Bad Vilbel. Großes Verständnis zeigten gestern Patienten und Kunden für den Streik der Ärzte und Apotheker. Die Apotheken in der Innenstadt waren verwaist wie an Wochenenden. „Wieso haben die heute zu“, wunderte sich eine Dame. Doch sie gestand, dass sie von den aktuellen Debatten noch nichts gehört habe, weil sie gerade erst von einer zweimonatigen USA-Reise zurückgekehrt sei. Ansonsten waren die Apothekenkunden offenbar sehr gut informiert. Auch vor den Praxen gab es weder Schlangen noch Proteste.

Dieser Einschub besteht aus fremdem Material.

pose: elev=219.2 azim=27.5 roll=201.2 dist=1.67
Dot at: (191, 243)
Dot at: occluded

Manche Ärzte hatten allerdings ein Schild an der Tür hängen, dass geschlossen sei, weil die Gesundheitsreform „nicht nur Patienten Veränderungen und Verdruss“ beschere, dennoch waren die Türen mitunter offen und Patienten wurden auch ohne Voranmeldung hereingelassen. Viele Fachärzte beteiligten sich zudem gar nicht an der Protestaktion, während die Apotheken komplett dicht machten – mit Ausnahme der Dortelweiler Brunnen-Apotheke, die Notdienst hatte.
„Ich find’s in Ordnung“, mit dieser Ansicht traf eine Patientin gestern den Tenor der Meinung. „Die Gesundheitsreform ist gar keine“, fand eine andere Dame. „Ich finde, es sollten viel mehr Ärzte streiken, damit sich was ändert“, meinte eine junge Frau.

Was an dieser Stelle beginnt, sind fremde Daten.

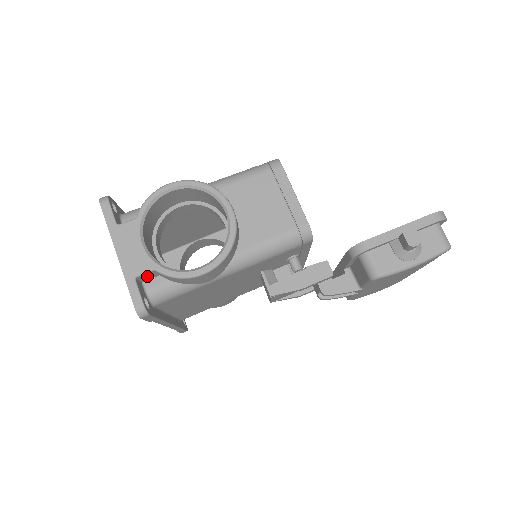
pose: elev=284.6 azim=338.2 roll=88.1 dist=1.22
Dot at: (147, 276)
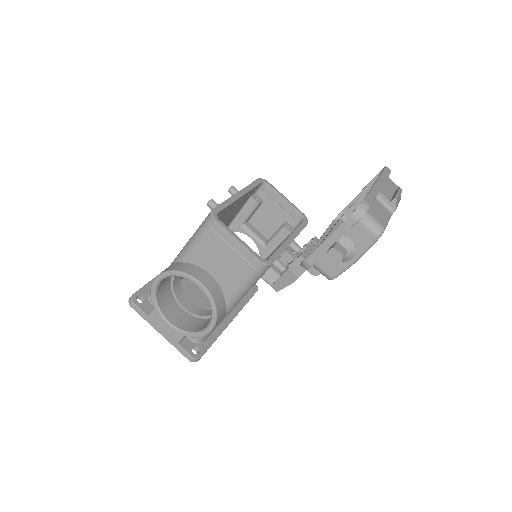
Dot at: occluded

Wenig Sympathie für die Reform von Gesundheitsministerin Ulla Schmidt (SPD) hatte Waltraud Schleidt. Sie sei wenig durchdacht und bringe den Patienten keinerlei Vorteile. Dafür blähe sie hingegen „die Wasserköpfe der Krankenkassen-Verwaltung“ weiter auf, und die Pharma-Industrie werde nicht zu einschneidenden Kostensenkungen gezwungen. Auch die Friedbergerin Erna Pfetzing kann den Streik verstehen. Immer mehr teure, aber wirksame Medikamente würden nur noch auf Privatrezept verschrieben, was sich viele Patienten nicht leisten könnten. Ärzte, „die ihren Patienten etwas Gutes tun wollen“, würden schlechter bezahlt, weil sie sich mehr Zeit nähmen, als sie abrechnen könnten. Wie viele Ärzte gestern gestreikt hätten, wisse er nicht, erklärte der Bad Vilbeler Mitkoordinator und Allgemeinarzt Ansgar Schultheis. Er war beim Ärztlichen Notdienst im Quellenhof tätig, wo bereits bis mittags zehn bis zwölf Patienten versorgt werden mussten. Das entspreche der Nachfrage an normalen Wochenenden. Die meisten Patienten seien wegen akuter grippaler Infekte gekommen, berichtete Schultheis. Dass manche Fach-Praxen offen hätten, sei im Übrigen bei der Protestaktion so vereinbart worden.